Francés se quedó pensativo. Las duras razones de Pierre le golpeaban de lleno, como flechas lanzadas directamente contra él. El ejemplo del maestro Da Silva, utilizado certeramente por su amigo, le afectaba especialmente. Ya habían hablado de ello con frecuencia. Aquello había supuesto un desagradable desenlace que también había suscitado muchas habladurías: el depravado maestro tuvo recientemente que frenar su vida licenciosa a causa del agravamiento súbito de su enfermedad. Expulsado del colegio, sin dinero y moribundo, tuvo que refugiarse en el asilo de desamparados, para vivir los pocos días que le quedaban en la vergüenza afrentosa de sus pecados conocidos por todo el mundo.

—Te lo vengo repitiendo un día y otro —prosiguió Favre—: me repugna esta vida falsa, superficial y extremadamente hipócrita de la Universidad.
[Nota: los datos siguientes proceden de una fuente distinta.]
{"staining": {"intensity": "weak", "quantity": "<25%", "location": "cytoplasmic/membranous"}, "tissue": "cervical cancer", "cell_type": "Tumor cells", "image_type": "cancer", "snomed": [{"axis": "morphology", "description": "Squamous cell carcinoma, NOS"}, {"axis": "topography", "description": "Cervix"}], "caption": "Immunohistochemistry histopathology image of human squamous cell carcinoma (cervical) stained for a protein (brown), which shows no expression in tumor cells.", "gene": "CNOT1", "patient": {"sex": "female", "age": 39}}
Aprendemos Filosofía, acudimos a los sacramentos, recibimos sermones, constantemente tratamos de las cosas de Dios; mas todo es ficticio, porque nadie actúa como si de verdad creyera. Nos rodea un piélago de pecados y vivimos entre ellos, condescendiendo, viendo con la mayor naturalidad cómo se corrompen muchachos buenos, que vienen de sus casas con la mirada limpia y buenas intenciones para ensuciarse en la ponzoña del barrio Latino. En las fachadas de los colegios, en las de las iglesias y conventos, hay imágenes de santos, los campanarios y las torres están coronados con la cruz del Señor; pero, sin embargo, junto a esos signos tan puros crecen como la cizaña lupanares y tabernas donde se ahogan nuestras mejores intenciones. ¡No soporto más esto! ¡Me muero de asco!

—¡Favre, Pierre Favre, basta! —le dijo Francés, yéndose hacia él para ponerle afectuosamente la mano en el antebrazo buscando calmarle.
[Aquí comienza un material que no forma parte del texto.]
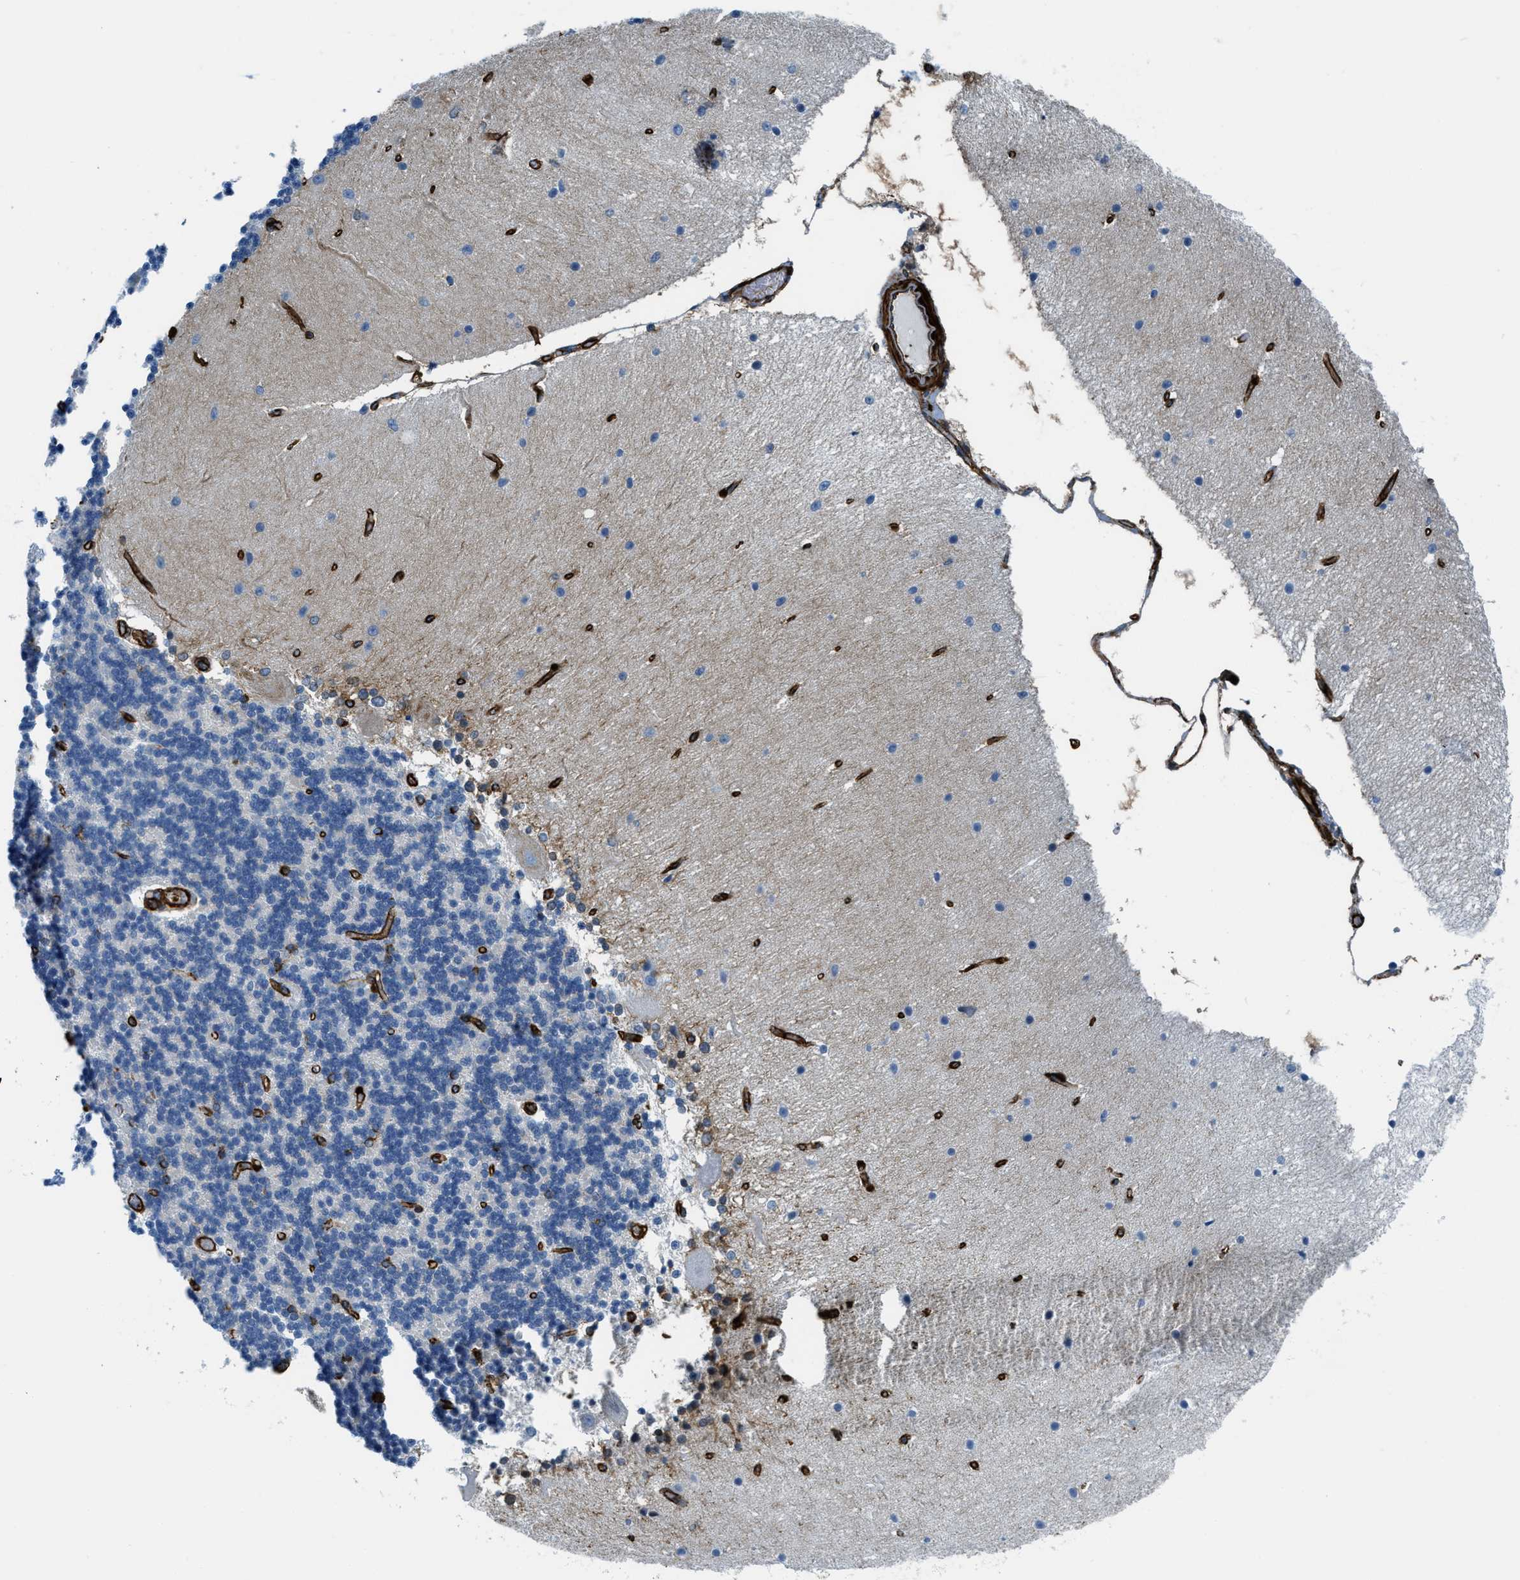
{"staining": {"intensity": "negative", "quantity": "none", "location": "none"}, "tissue": "cerebellum", "cell_type": "Cells in granular layer", "image_type": "normal", "snomed": [{"axis": "morphology", "description": "Normal tissue, NOS"}, {"axis": "topography", "description": "Cerebellum"}], "caption": "IHC photomicrograph of unremarkable human cerebellum stained for a protein (brown), which exhibits no positivity in cells in granular layer.", "gene": "CALD1", "patient": {"sex": "female", "age": 54}}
—No, amigo mío. Ya te lo he dicho antes: no vine a París para esto. No sé si un día me casaré, si seré un padre de familia; no sé si acabaré mis días sirviendo a la Santa Iglesia; no sé lo que ha de ser de mí. ¡Sólo Dios lo sabe! Mas comprendo a esos tres que lo han dejado todo para buscar al único que puede hacerles felices. ¿Ése es el mal que han hecho? ¿Buscar a Dios?